- SOURCE TEXT:
# Vacation trout



## ramzilla (Jul 12, 2013)

Went to WV on an ATV and fishing trip last week. Caught some nice rainbow trout and put 460 miles on my Rincon. Had a good time. Here are some of the fish I brought back from the last of the trip. Smallest is 2lbs 4oz and the biggest two are 6lbs 8oz and 7lbs 1oz. View attachment 304205
View attachment 304207
View attachment 304208


----------



## moody (Jul 12, 2013)

:msp_thumbsup: looks like you had some fun. Some day you'll need to come out and go snagging or fishing in general


----------



## Redbird (Jul 12, 2013)

Whereabouts in WV you go:msp_smile: I know they do a good job of stoking their streams with some nice trout. Va could take a lesson from them.


----------



## griffonks (Jul 12, 2013)

They don't stock trout that large in Colorado. Fish like that are always old growth. Nice catch.


----------



## greendohn (Jul 13, 2013)

Good for you, Livin' the good life!


----------



## morewood (Jul 13, 2013)

- RECORD SET:
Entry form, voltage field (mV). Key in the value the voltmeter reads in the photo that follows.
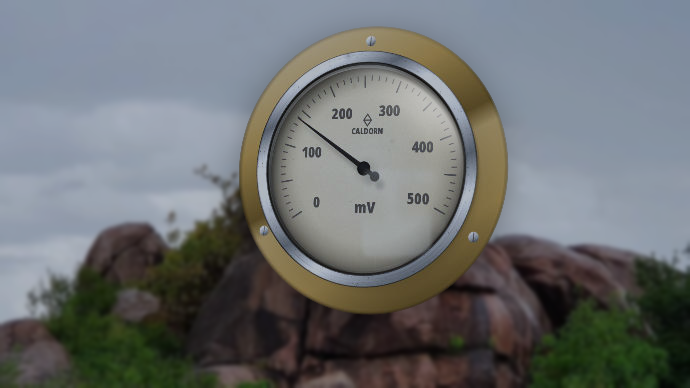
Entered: 140 mV
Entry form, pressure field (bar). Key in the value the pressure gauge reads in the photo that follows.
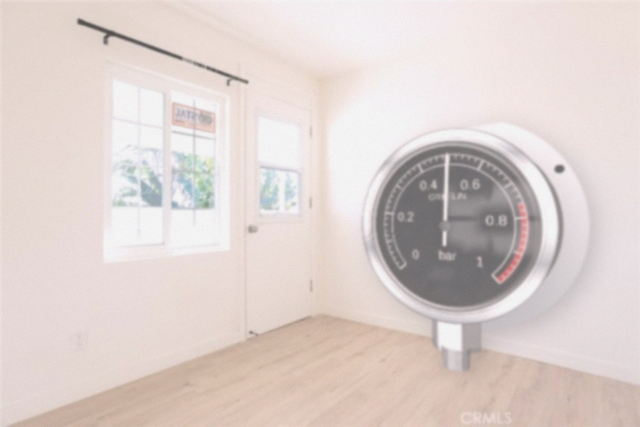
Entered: 0.5 bar
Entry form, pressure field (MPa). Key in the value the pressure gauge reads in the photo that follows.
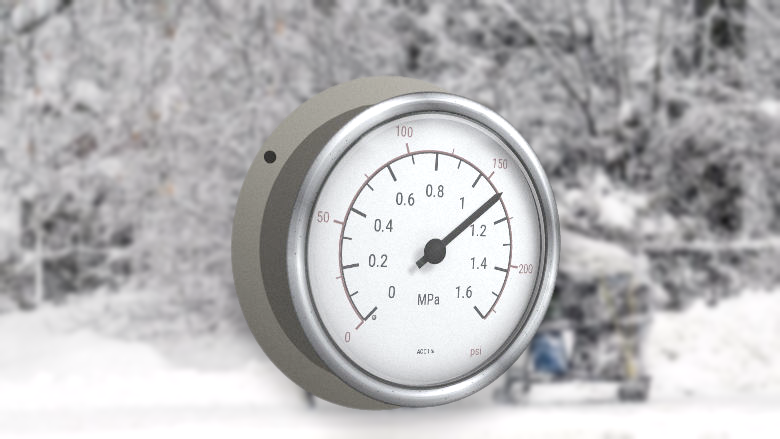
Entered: 1.1 MPa
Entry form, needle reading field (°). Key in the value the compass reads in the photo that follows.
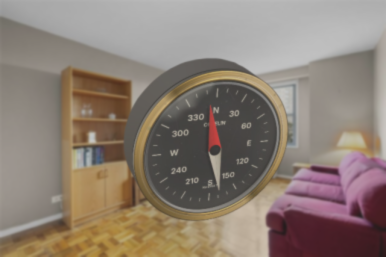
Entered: 350 °
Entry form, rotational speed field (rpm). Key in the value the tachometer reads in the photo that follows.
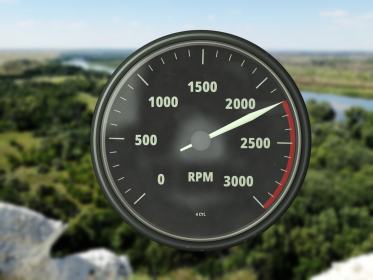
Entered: 2200 rpm
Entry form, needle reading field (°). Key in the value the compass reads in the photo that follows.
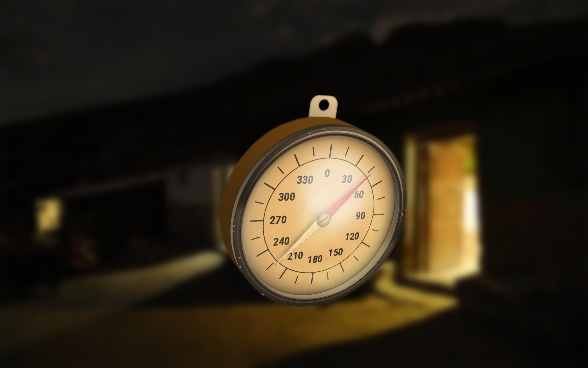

- QUESTIONS:
[a] Please put the entries between the line holding "Entry form, pressure field (MPa)." and the end of the entries, inclusive, into a Markdown table with the columns Row and Entry line, numbering each row and skipping blank lines. Leave the pictures out.
[b] Write what comes next in the forum thread about the trout fishing trip, picking up after its last line.

- SET OF ANSWERS:
[a]
| Row | Entry line |
|---|---|
| 1 | Entry form, pressure field (MPa). Key in the value the pressure gauge reads in the photo that follows. |
| 2 | Entered: 1.1 MPa |
| 3 | Entry form, needle reading field (°). Key in the value the compass reads in the photo that follows. |
| 4 | Entered: 350 ° |
| 5 | Entry form, rotational speed field (rpm). Key in the value the tachometer reads in the photo that follows. |
| 6 | Entered: 2200 rpm |
| 7 | Entry form, needle reading field (°). Key in the value the compass reads in the photo that follows. |

[b]
My favorite pasttime, trout fishing. Too much rain this year here in WNC. Well, too much to take my 7 yr old into most of the creeks/rivers. Those are some beautifully large trout. Hope you had a great time with that.

Shea


----------



## ramzilla (Jul 13, 2013)

Redbird said:


> Whereabouts in WV you go:msp_smile: I know they do a good job of stoking their streams with some nice trout. Va could take a lesson from them.



Yeah VA needs some work. It sure isn't what it used to be around here the only time they really throw in some decent fish is on that Heritage day crap. We actually stayed in Bud and rode the ATVs to the trout streams and I'm not really sure what the name of the area is everyone just calls it the haul road waters.


----------



## ft. churchill (Jul 13, 2013)

Those are some fine trout. Ya hav'to work mighty hard to get trout like that here in Nevada or next door in California.


----------



## SmartYard (Jul 14, 2013)

*Lunkers*

Those are some hogs. My son and I fly fish in WNC and would also be delighted to land lunkers like those in your pics. Awesome. Looks like a great vacation.


----------



## ramzilla (Jul 15, 2013)

SmartYard said:


> Those are some hogs. My son and I fly fish in WNC and would also be delighted to land lunkers like those in your pics. Awesome. Looks like a great vacation.



Thank you and WELCOME to AS!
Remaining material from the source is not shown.